In the text on MPSS gene expression profiling, what sequence is called a signature?

[TEXT UNDER STUDY — start]

The last decade has witnessed a shift in molecular biology from methods that probe hypotheses a few molecules at a time toward whole-genome measurements. With the advent of global gene expression assays, data are becoming available at considerably accelerated speeds. Interestingly, the power of global methodologies brings along its own drawbacks; useful information is typically measured amid high levels of noise. Thus, the quality of analyses obtained from these data depends crucially on an understanding of how noise affects measurement.

The most mature global gene expression technology is arguably the microarray (1, 2). In all of its implementations (cDNA arrays, oligonucleotide arrays, etc.), this transcription profiling method exhibits significant technology-dependent noise. Models that characterize this noise through the study of replicate measurements have been developed (3–9) and provide a measure of security against false discoveries. An alternative gene expression profiling method uses the sequencing of short sequence tags derived from the ends of messenger RNA. This methodology encompasses the techniques of serial analysis of gene expression (SAGE) (10, 11) and Massively Parallel Signature Sequencing (MPSS) (12, 13). MPSS represents a powerful alternative to microarray technologies. Recent studies comparing gene expression measurements for the same biological samples with different probe-based microarray technologies showed considerable divergence across platforms (7). Some of these differences are due to the fact that different platforms use different probes for detection of the same genes. Because MPSS provides a sensitive measure of gene expression without requiring a priori knowledge of transcribed sequences, probe selection is not a problem for MPSS.

The MPSS process is complex; from the extraction of the total RNA to the quantification of transcripts, there are a number of steps that contribute to noise. In this paper, we develop a quantitative description of this noise. We then use this description to develop statistical hypotheses that test whether an observed change in gene expression is significant both in binary comparisons and in time course data. Finally, we apply this methodology to MPSS data from macrophages activated with LPS. We identify genes whose expression levels are significantly altered by this pathogenic challenge and compare our results with earlier data obtained by using Affymetrix GeneChips (14).

Materials and Methods

MPSS. A review of the principal stages of the MPSS protocol follows (see Overview of the Protocols Used in MPSS Transcription Profiling in Supporting Text and Fig. 5, which are published as supporting information on the PNAS web site; refs. 12 and 13; or www.lynxgen.com for more details).

cDNA signature/tag conjugate library construction. Poly(A)⁺ mRNA is extracted from the tissue of interest from which cDNA is synthesized. The 20 bases adjacent to the 3′-most DpnII site (GATC) of each cDNA are captured. The GATC and its contiguous 13 mer form a 17-mer sequence referred to as a signature. These signatures are PCR-amplified, and a unique identification tag is added to each signature.

Microbead loading. Multiple pools of ≈640,000 signature/tag conjugates are amplified, and the tags are hybridized with microbeads, each of which has bound to it ≈10⁴ copies of one of the antitags. The signature/tag-containing microbeads (loaded microbeads) are isolated by using a fluorescence-activated cell sorter. Approximately 1.5 × 10⁶ loaded microbeads are assembled in a flow cell, and the signature sequence on each bead is determined by MPSS.

[TEXT UNDER STUDY — finish]
[DATASET EXTRACT — start]

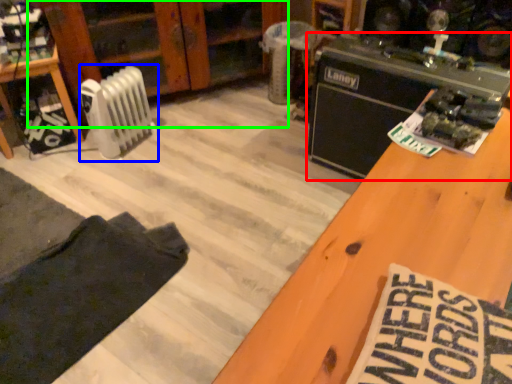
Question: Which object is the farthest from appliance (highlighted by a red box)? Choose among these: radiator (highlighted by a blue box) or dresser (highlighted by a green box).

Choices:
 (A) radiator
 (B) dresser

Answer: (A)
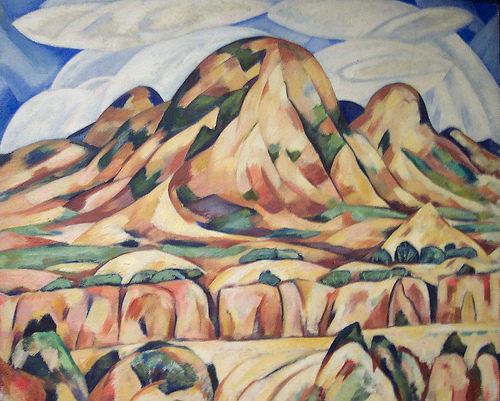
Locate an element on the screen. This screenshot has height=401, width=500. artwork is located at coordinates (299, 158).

[DATASET EXTRACT — finish]

*YOUR SOLUTION:*
The GATC and its contiguous 13-mer, which together form a 17-mer sequence.